Department of Molecular Biology, The Scripps Research Institute, La Jolla, CA 92037, USA.
Bioorg Med Chem Lett. 2012 Jun 15;22(12):4068-71. doi: 10.1016/j.bmcl.2012.04.090. Epub 2012 Apr 25.
We have shown that a specific pyrrole-imidazole polyamide-DNA alkylator (chlorambucil) conjugate, 1R-Chl, alters the growth characteristics of various cancer cell lines in culture, and causes these cells to arrest in the G2/M stage of the cell cycle, without apparent cytotoxicity. This molecule has also shown efficacy in several mouse xenograft models, preventing tumor growth. Previous microarray studies have suggested that members of the histone H4 gene family, H4c and H4j/k, are the primary targets of this molecule, leading to reduced histone mRNA synthesis and growth arrest in cancer cells. In the present study, we examine the effects of 1R-Chl on transcription of other members of the H4 gene family, with the result that mRNA transcription of most genomic copies of H4 are down-regulated by 1R-Chl in a human pancreatic cancer cell line (MIA PaCa-2), but not in a cell line of non-cancerous origin (HEK293 cells). The basis for this differential effect is likely an open chromatin conformation within the H4 genes in cancer cells. Chromatin immunoprecipitation experiments show increased histone acetylation on the histone H4 genes in cancer cells, compared to HEK293 cells, explaining the differential activity of this molecule in cancer versus non-cancer cells.

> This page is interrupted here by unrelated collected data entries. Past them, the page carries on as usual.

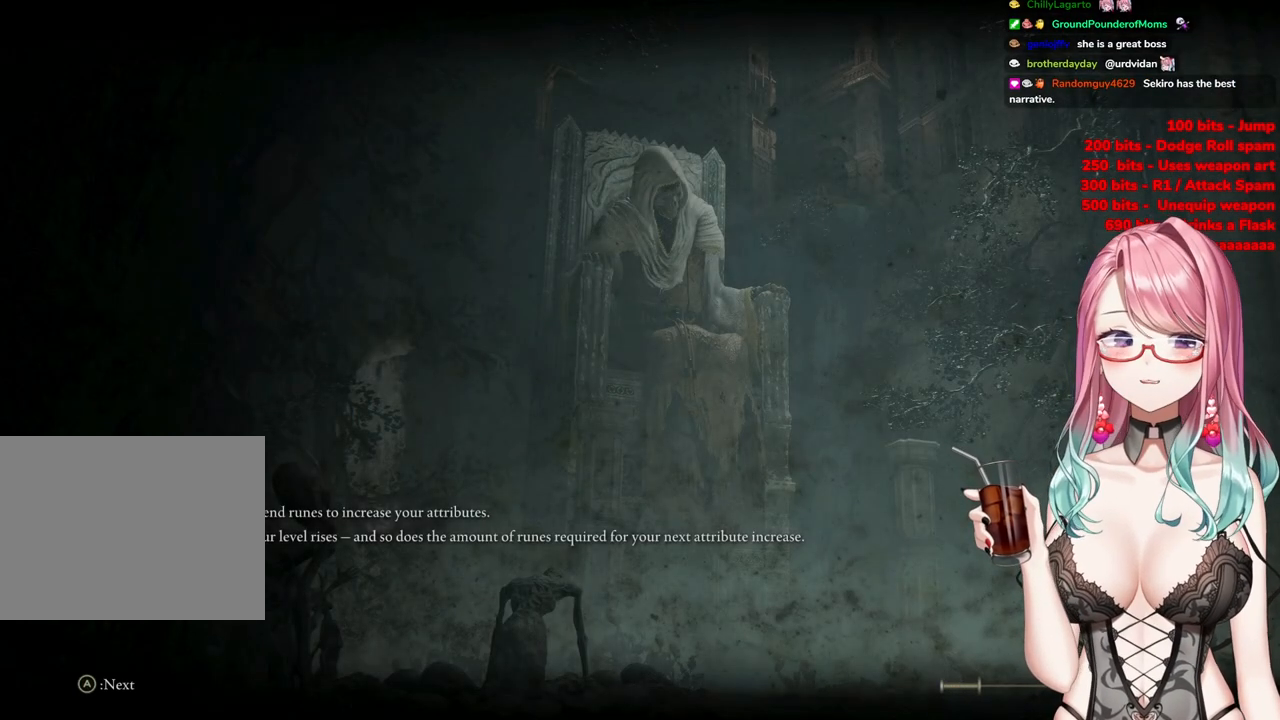
{"buttons": [], "left_stick": "center", "right_stick": "center", "events": [[100, "START", "up"]]}
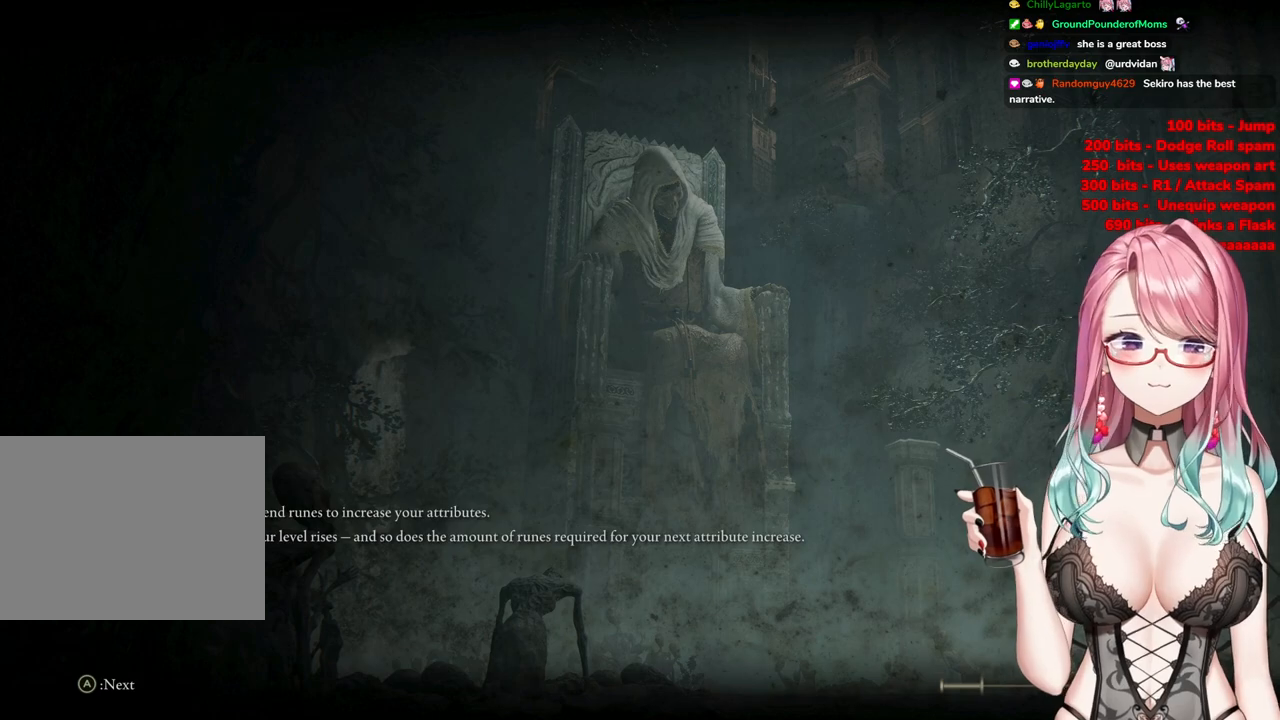
{"buttons": ["START"], "left_stick": "center", "right_stick": "center", "events": [[367, "START", "down"]]}
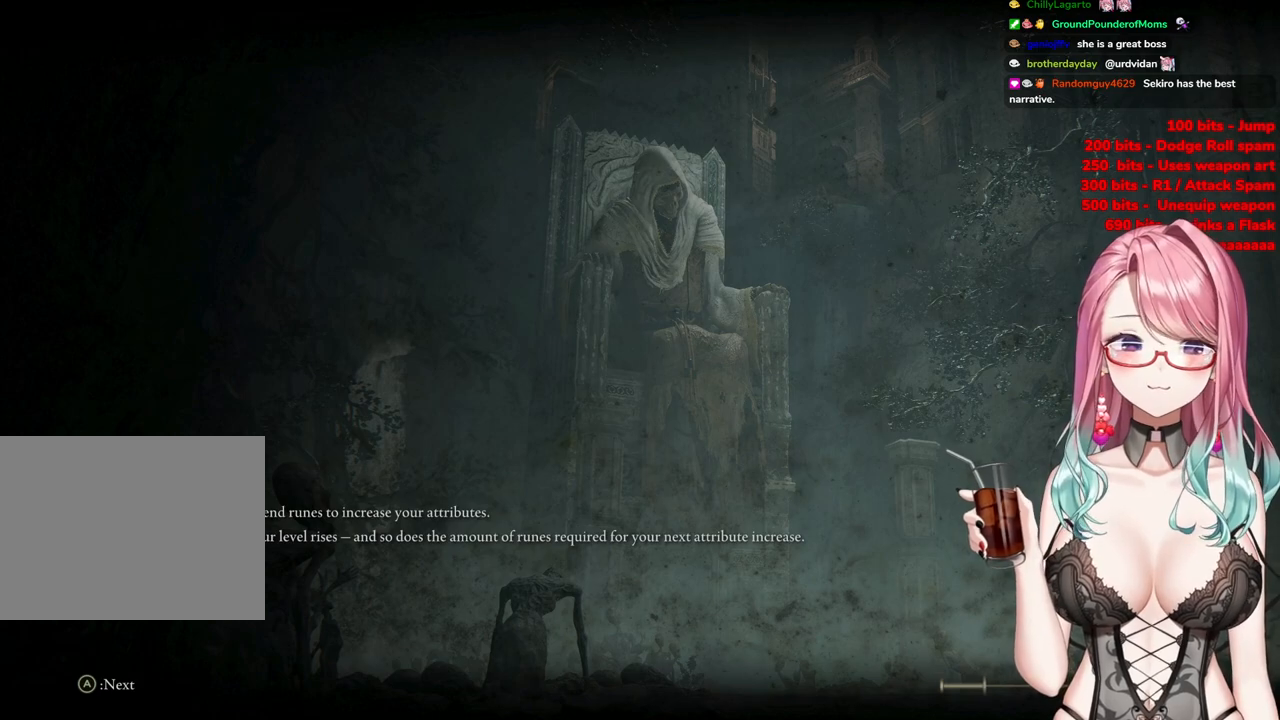
{"buttons": [], "left_stick": "center", "right_stick": "center", "events": [[33, "START", "up"]]}
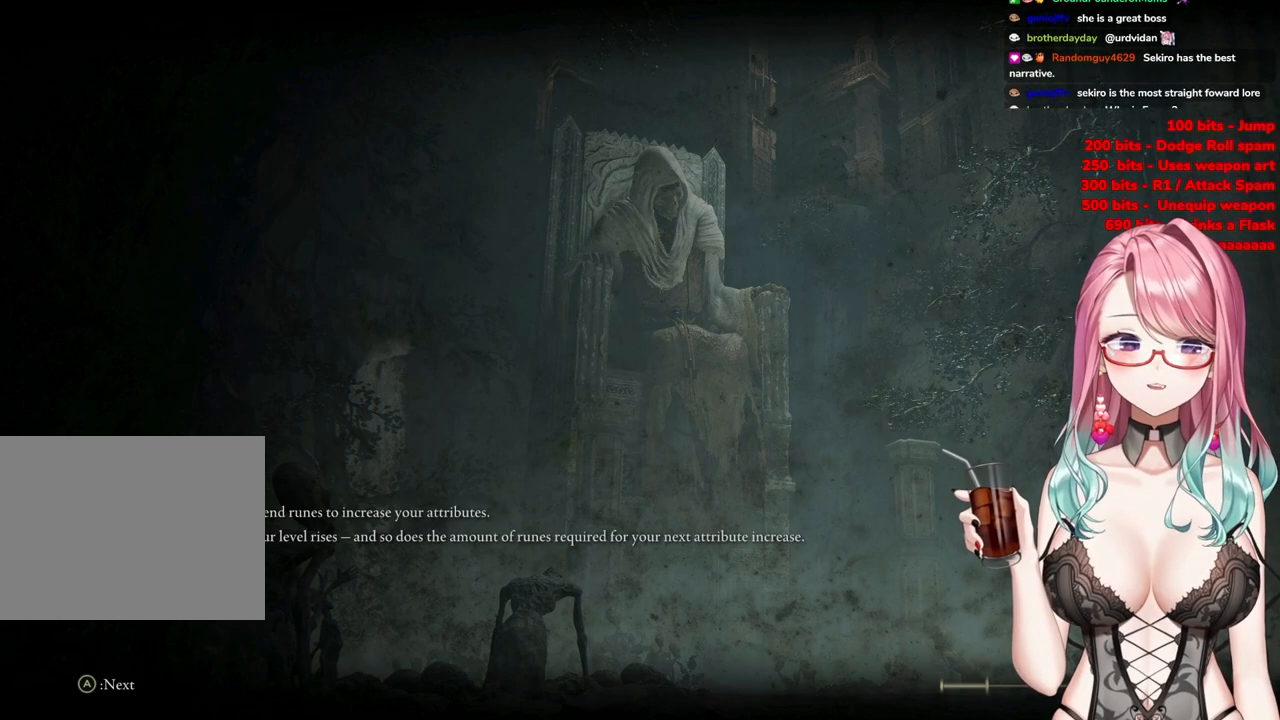
{"buttons": ["START"], "left_stick": "up", "right_stick": "center", "events": [[250, "left_stick", "up"], [417, "START", "down"]]}
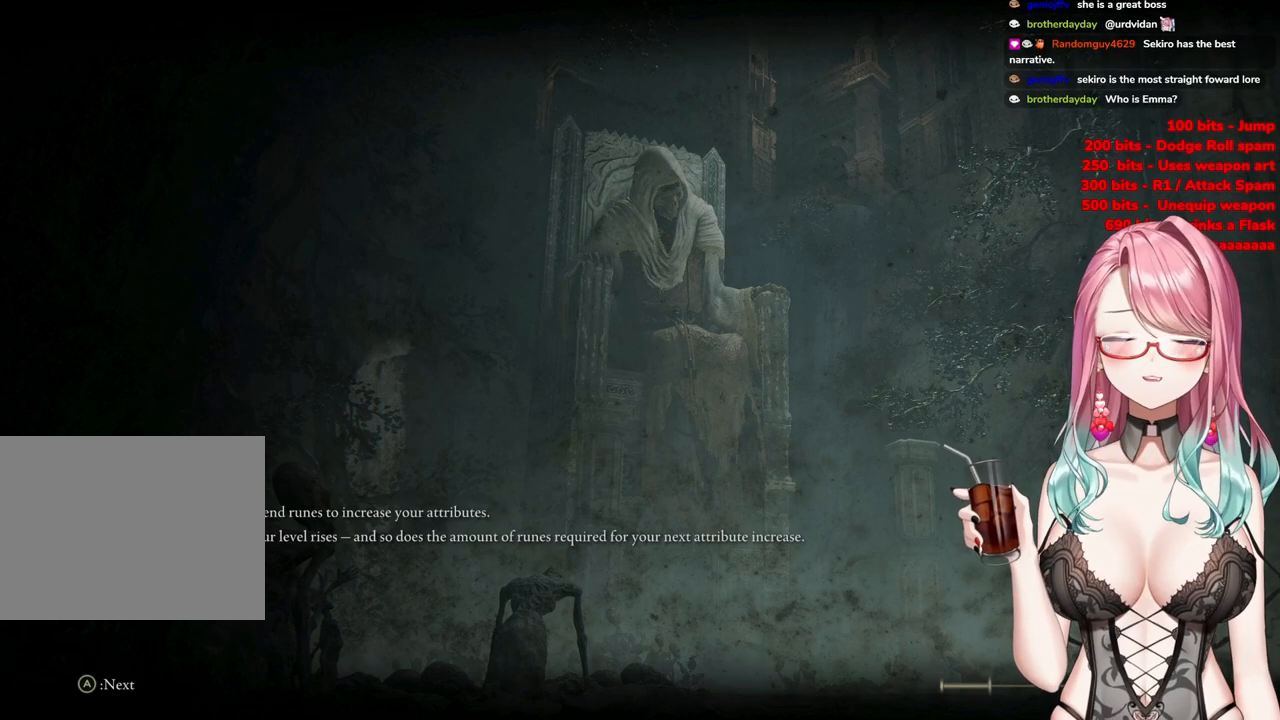
{"buttons": [], "left_stick": "up", "right_stick": "center", "events": [[83, "START", "up"]]}
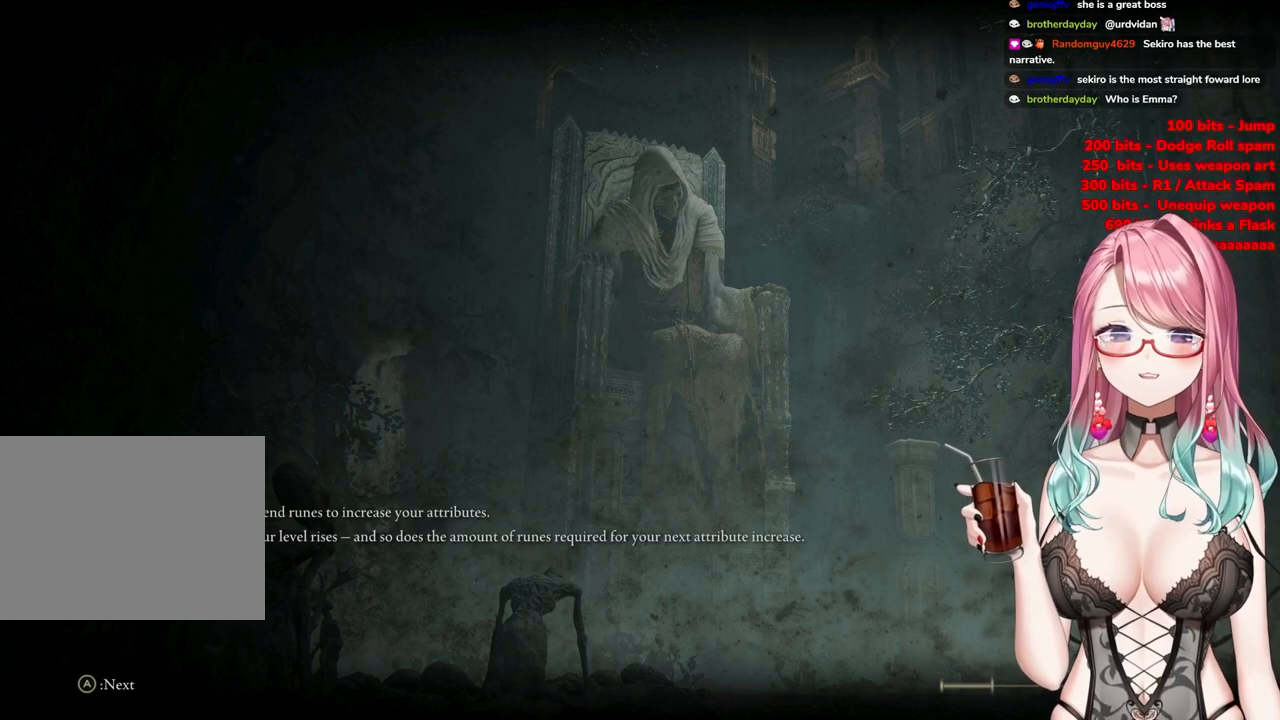
{"buttons": [], "left_stick": "up", "right_stick": "center", "events": [[334, "START", "down"], [484, "START", "up"]]}
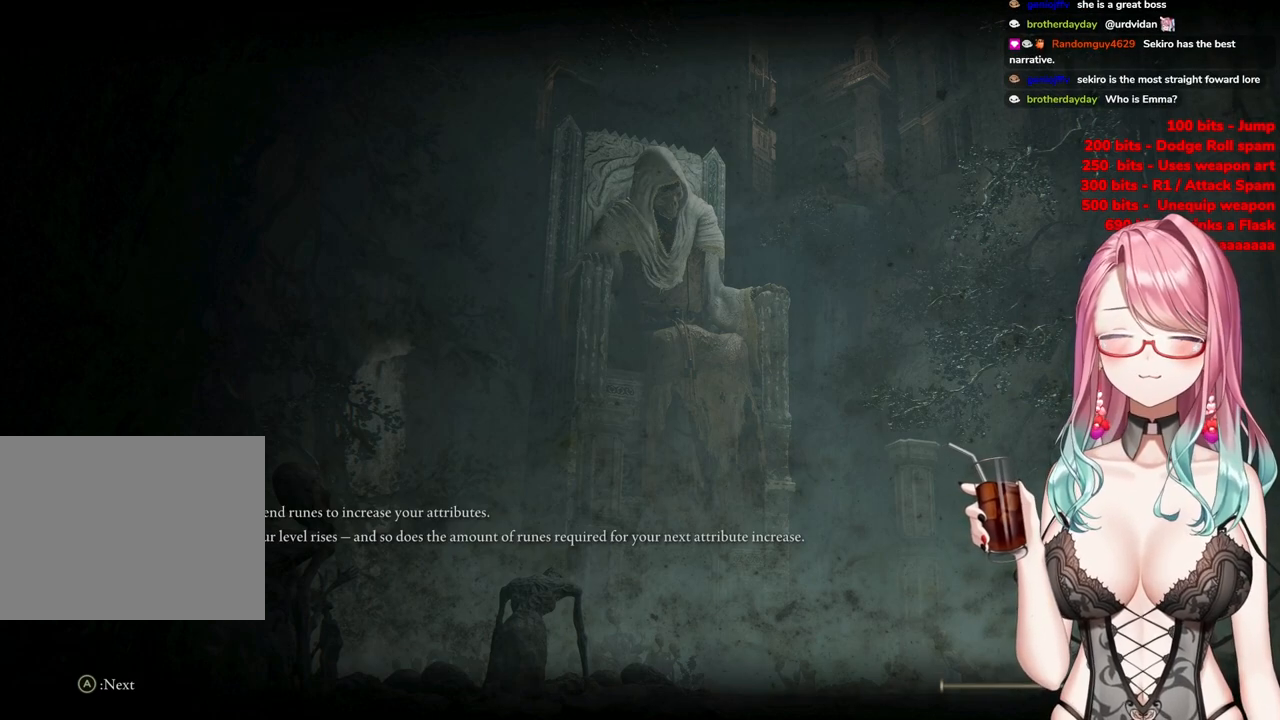
{"buttons": [], "left_stick": "up", "right_stick": "center", "events": [[283, "START", "down"], [433, "START", "up"]]}
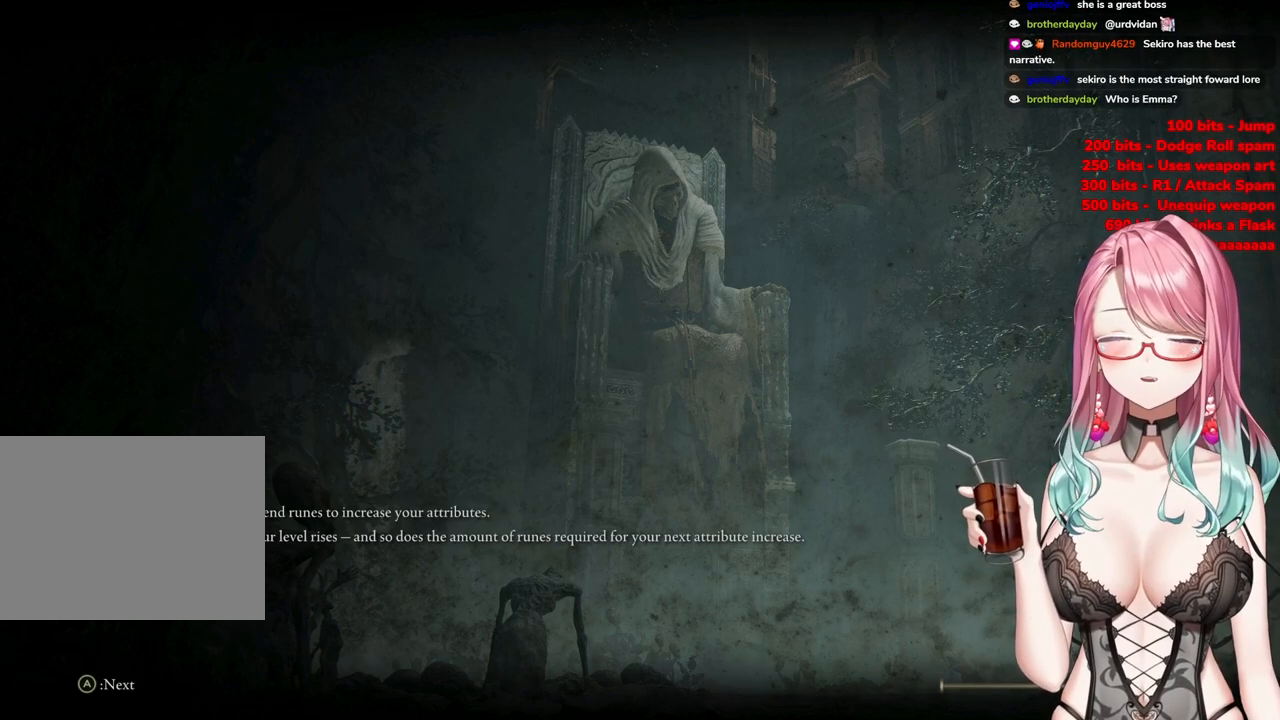
{"buttons": [], "left_stick": "center", "right_stick": "center", "events": [[50, "START", "down"], [50, "left_stick", "center"], [200, "START", "up"]]}
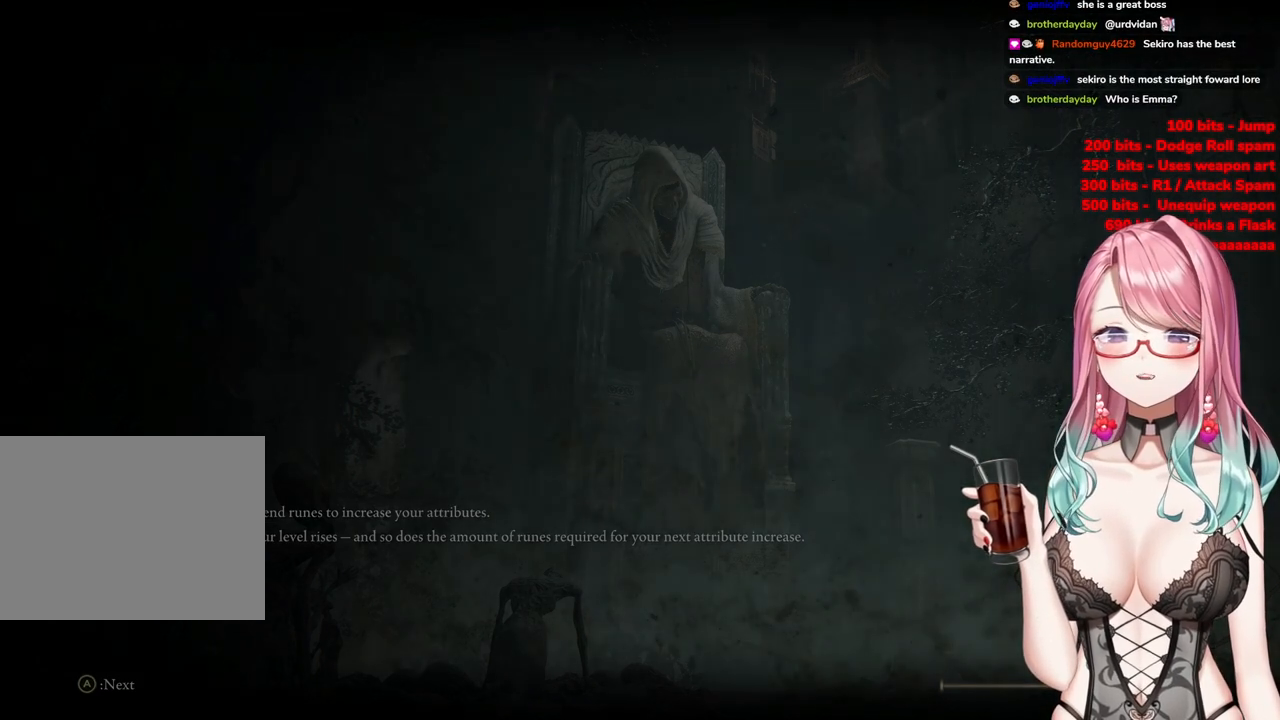
{"buttons": [], "left_stick": "up", "right_stick": "center", "events": [[133, "left_stick", "up-right"], [433, "left_stick", "up"]]}
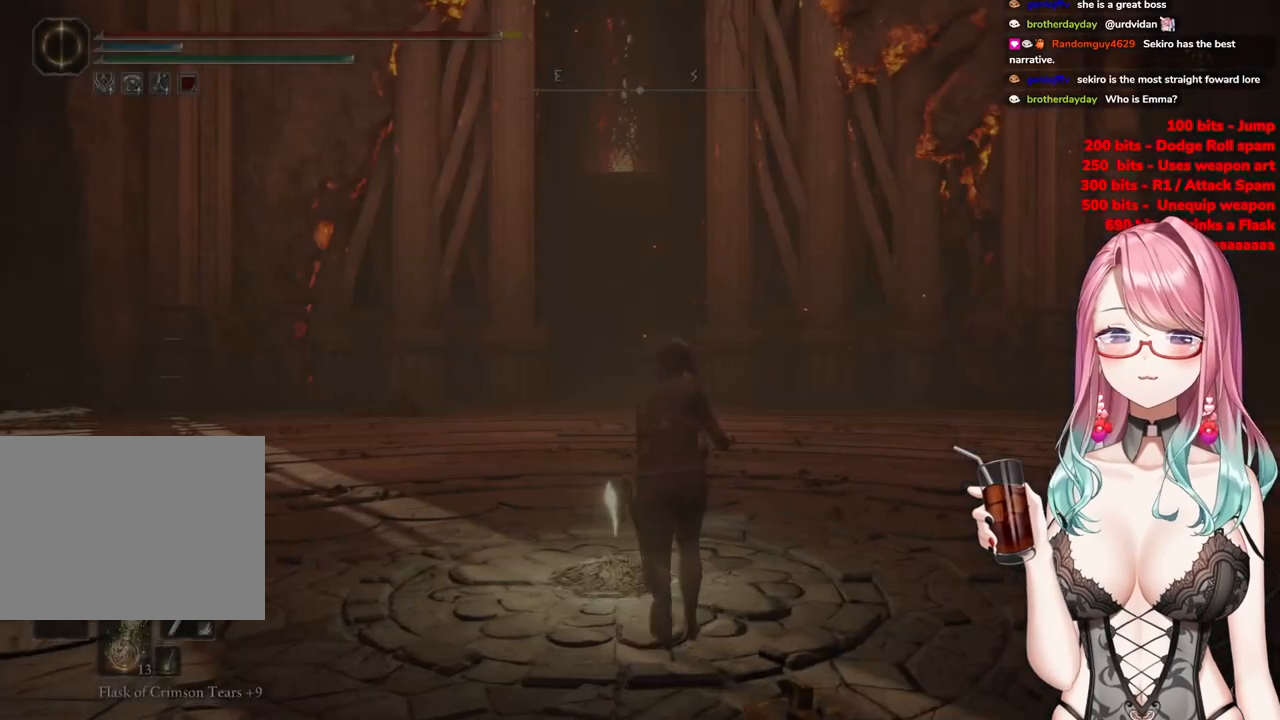
{"buttons": ["CIRCLE"], "left_stick": "up", "right_stick": "center", "events": [[200, "CIRCLE", "down"]]}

我们已经表明,一种特定的吡咯-咪唑聚酰胺-DNA 烷化剂(苯丁酸氮芥)缀合物 1R-Chl 改变了培养中各种癌细胞系的生长特征,并导致这些细胞在细胞周期的 G2/M 期停滞,而没有明显的细胞毒性。该分子在几种小鼠异种移植模型中也显示出疗效,可预防肿瘤生长。先前的微阵列研究表明,组蛋白 H4 基因家族的成员 H4c 和 H4j/k 是该分子的主要靶标,导致癌细胞中组蛋白 mRNA 合成减少和生长停滞。在本研究中,我们研究了 1R-Chl 对 H4 基因家族其他成员转录的影响,结果表明,1R-Chl 在人胰腺癌细胞系(MIA PaCa-2)中下调大多数 H4 基因组拷贝的 mRNA 转录,但在非癌细胞系(HEK293 细胞)中没有。这种差异效应的基础可能是癌细胞中 H4 基因的开放染色质构象。染色质免疫沉淀实验显示,与 HEK293 细胞相比,癌细胞中组蛋白 H4 基因上的组蛋白乙酰化增加,这解释了该分子在癌症与非癌细胞中的差异活性。